Dans le document ACTES de CONFERENCE INTERNATIONALE E-VIRTUOSES (Page 110-112)

Pierre-André Caron, laboratoire CIREL, université Lille1

pierre-andre.caron@univ-lille1.fr

1. Introduction

Les Serious Game adaptés à l'enseignement [Prenski, 2000], [Johnson, 2005], [Alvarez, 2007], [Alvarez et al 2010], [Djaouti 2011] sont l'objet de nombreuses définitions qui s'accordent sur le fait que les dimensions ludiques, informationnelles et communicationnelles doivent s'articuler au sein de ces jeux aux dimensions pédagogiques, didactiques, et instrumentales pour en faire des instruments favorisant l'apprentissage. Nos précédentes études,[Caron et al 2005], [Caron 2007] [Caron & Varga 2009], [Caron et al 2010] ont par ailleurs montré, la place en enseignement (présentiel hybride ou elearning) que les enseignants artisans et bricoleur tenaient lors de la conception dans l'usage des dispositifs qu'ils utilisaient. Or, non seulement, le processus de conception d'un Serious Game éducatif laisse peu de place à la conception participative des usagers [Flichy 1995] et des enseignants en particulier [Marfisi-Shottman 2009] mais également il relègue à un deuxième temps de conception les considérations pédagogiques [Marne et al 2011]. Cette particularité est due au caractère industriel du processus de production [Tran et al, 2010, p2] qui privilégie l'usage de plate-forme de jeu générique, et des patrons de conception [Marne et al 2011]. La place des enseignant et plus généralement des considérations pédagogique sont alors plus à trouver du côté des détournements dont les jeux font l'objet par les enseignants , ou dans l'usage que ces derniers font dans un cadre éducatif du concept d'usine à jeux [Sauvé 2010]. Pour notre part, nous étudions depuis plusieurs années la possibilité de favoriser, lors du processus initial de conception d'un jeu sérieux, la prise en compte de dimensions propres aux Sciences de l'éducation.
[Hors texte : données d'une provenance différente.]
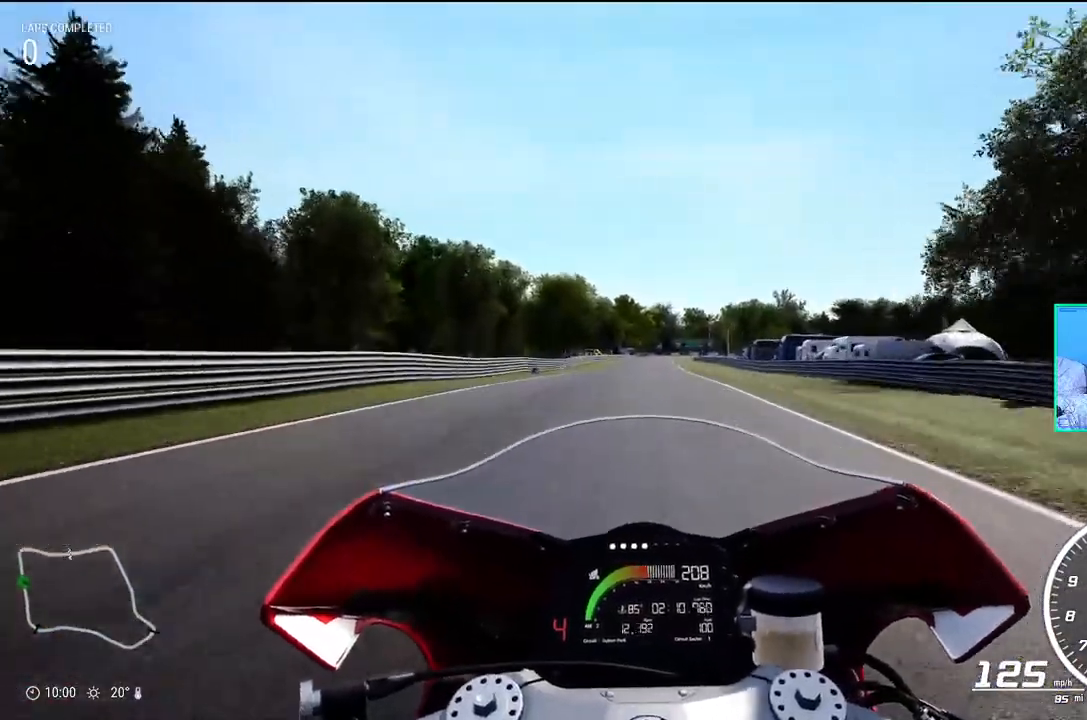
{"dt_ms": 500, "buttons": ["L2"], "left_stick": "center", "events": []}
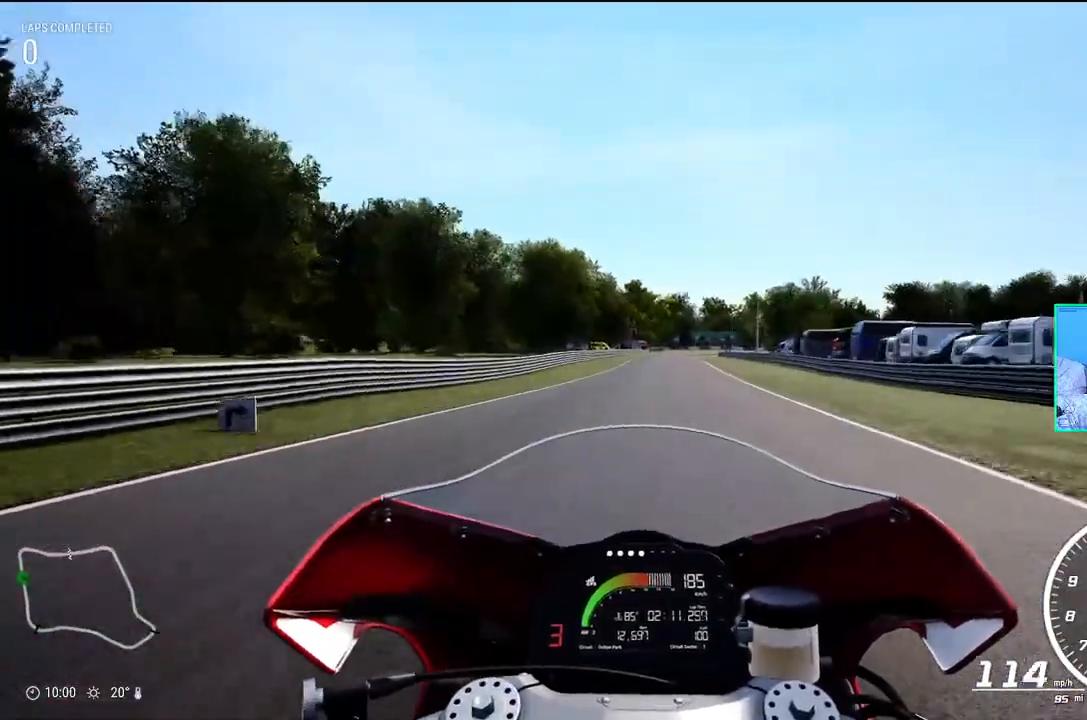
{"dt_ms": 500, "buttons": ["L2", "SELECT"], "left_stick": "center", "events": [[500, "SELECT", "down"]]}
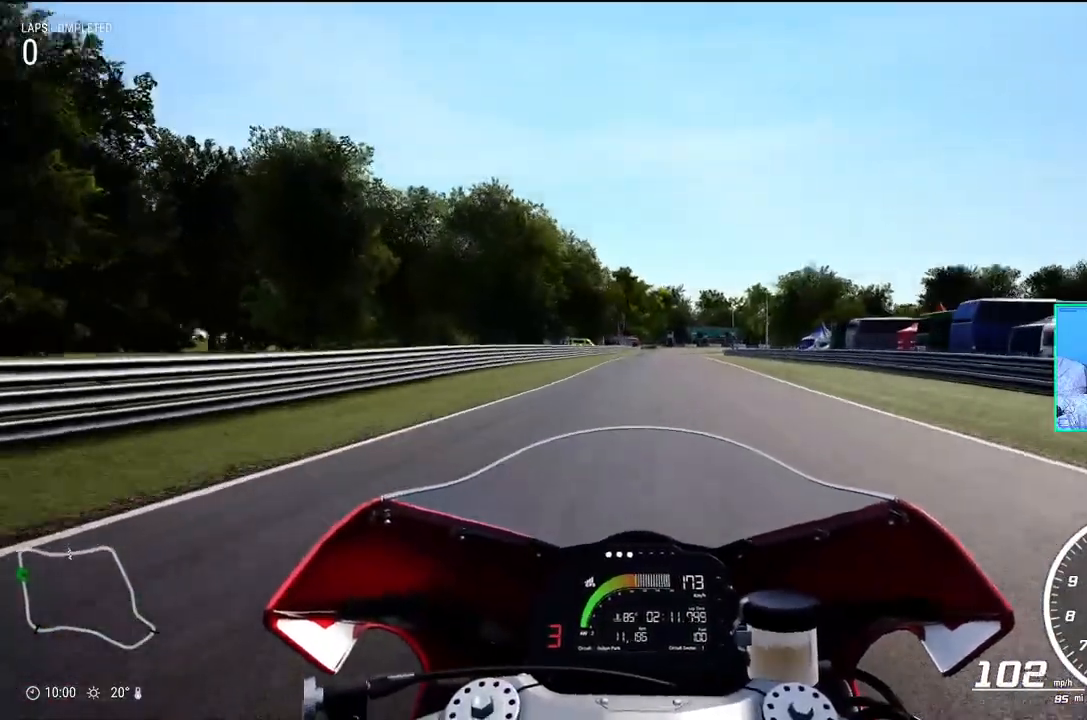
{"dt_ms": 500, "buttons": ["L2", "SELECT"], "left_stick": "center", "events": [[133, "SELECT", "up"], [450, "SELECT", "down"]]}
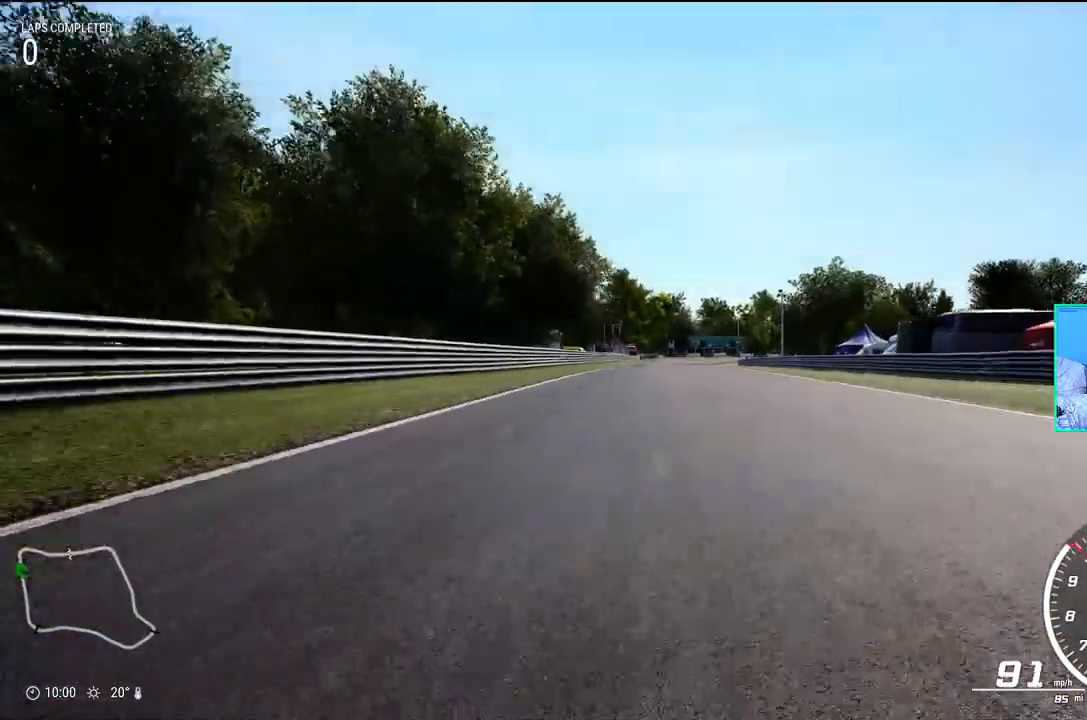
{"dt_ms": 500, "buttons": [], "left_stick": "right", "events": [[83, "SELECT", "up"], [117, "L2", "up"], [500, "left_stick", "right"]]}
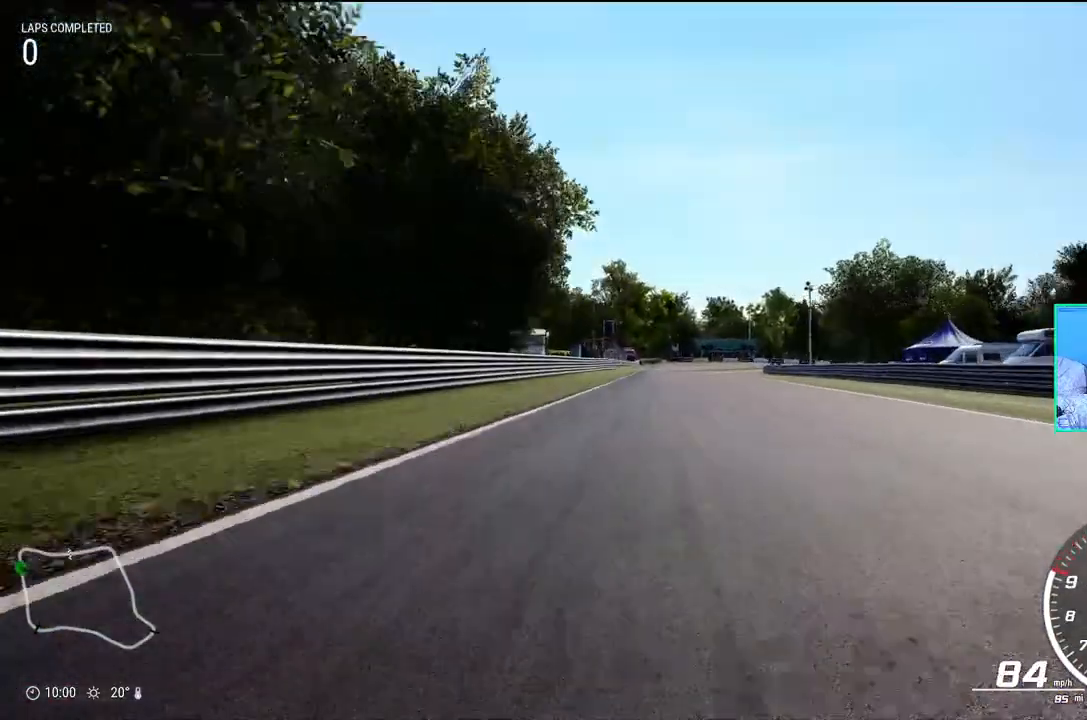
{"dt_ms": 500, "buttons": [], "left_stick": "center", "events": [[200, "left_stick", "center"], [333, "SELECT", "down"], [467, "SELECT", "up"]]}
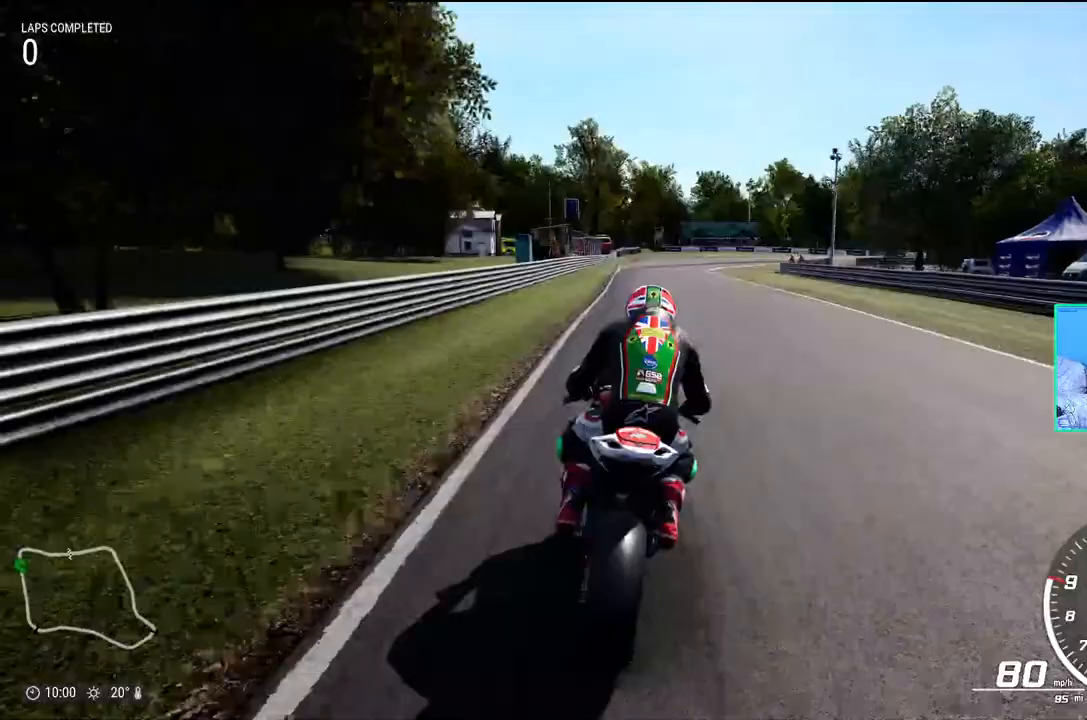
{"dt_ms": 500, "buttons": ["L2"], "left_stick": "center", "events": [[183, "L2", "down"]]}
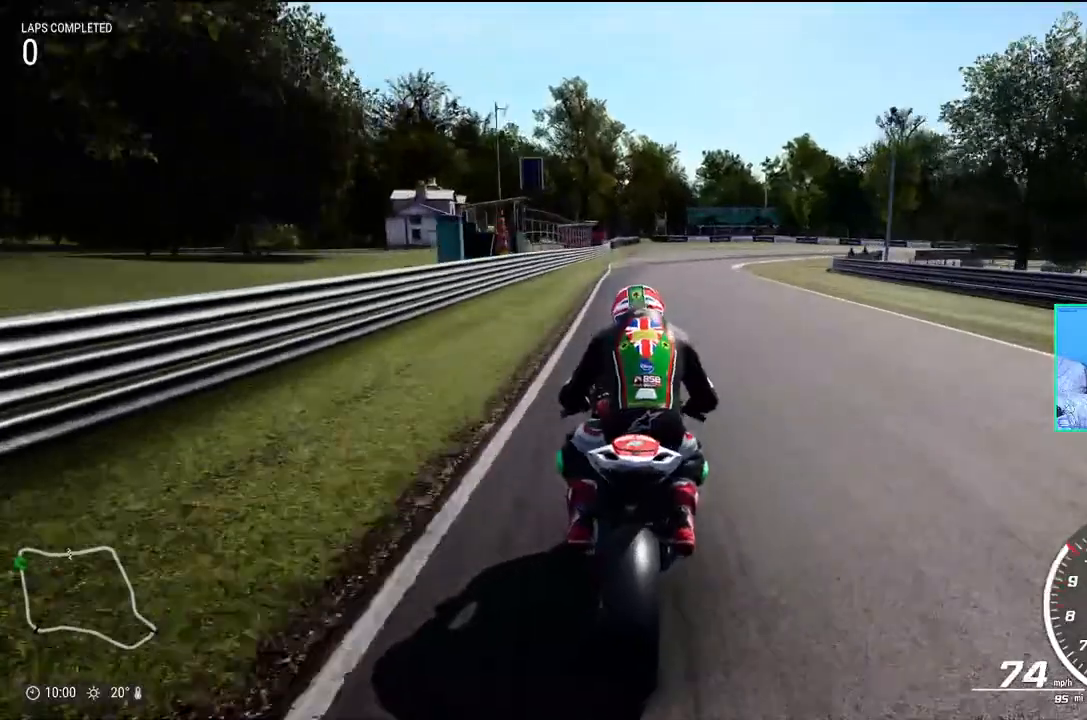
{"dt_ms": 1000, "buttons": [], "left_stick": "right", "events": [[417, "left_stick", "right"], [533, "L2", "up"]]}
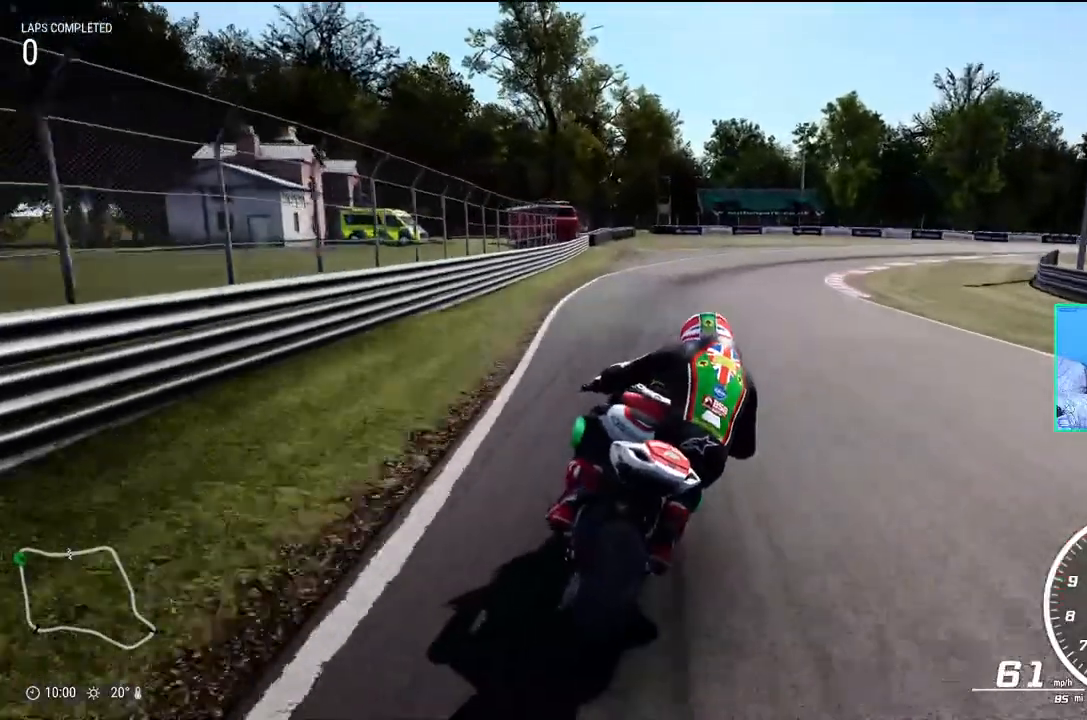
{"dt_ms": 500, "buttons": [], "left_stick": "right", "events": []}
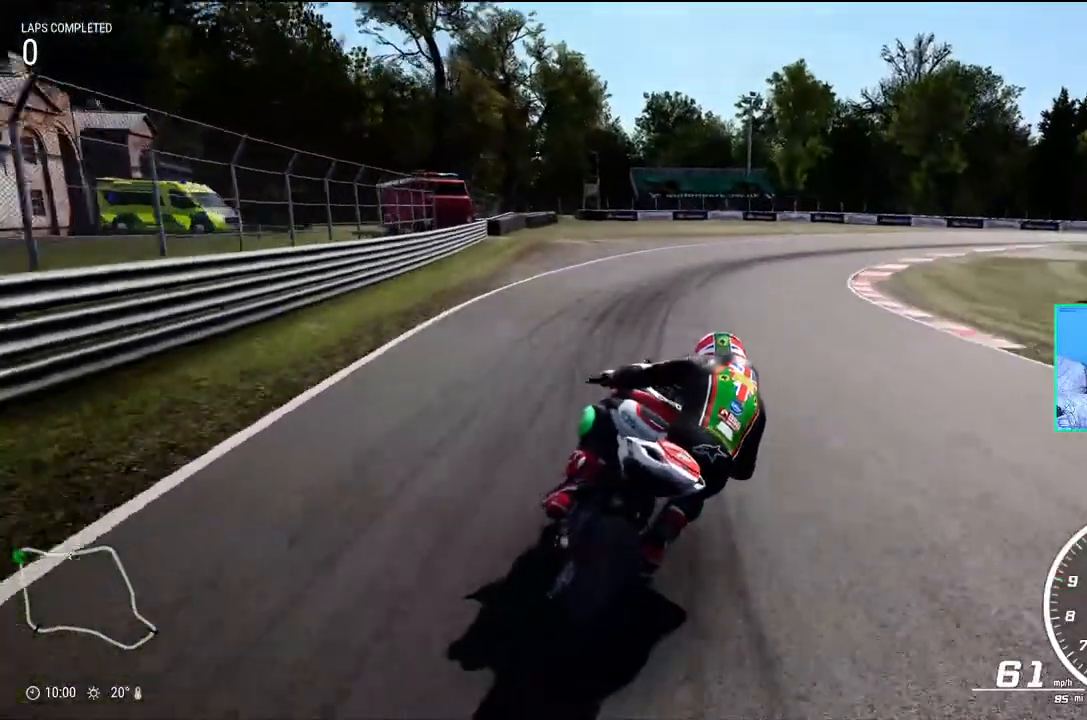
{"dt_ms": 500, "buttons": [], "left_stick": "right", "events": [[267, "L1", "down"], [350, "L1", "up"]]}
Nous avons ainsi présenté dans le cadre de l'école CNRS Game Based Learning et des formations Game IN, pôle image Nord Pas-de-Calais, un objet pédagogique à six faces : le « didactical scenario »1. Cet objet met en parallèle les

premières phases de conception, en proposant une mise en relation de différents concepts propres au Sciences de l'éducation et à la conception du jeu vidéo. Dans la mise en œuvre que nous présentons, notre objet est utilisé pour la résolution d'une étude de cas élaborée dans le cadre du Master Ingénierie Pédagogique Multimédia de l'université Lille1, cette étude porte sur l'apprentissage de la sécurité routière chez les jeunes motocycliste.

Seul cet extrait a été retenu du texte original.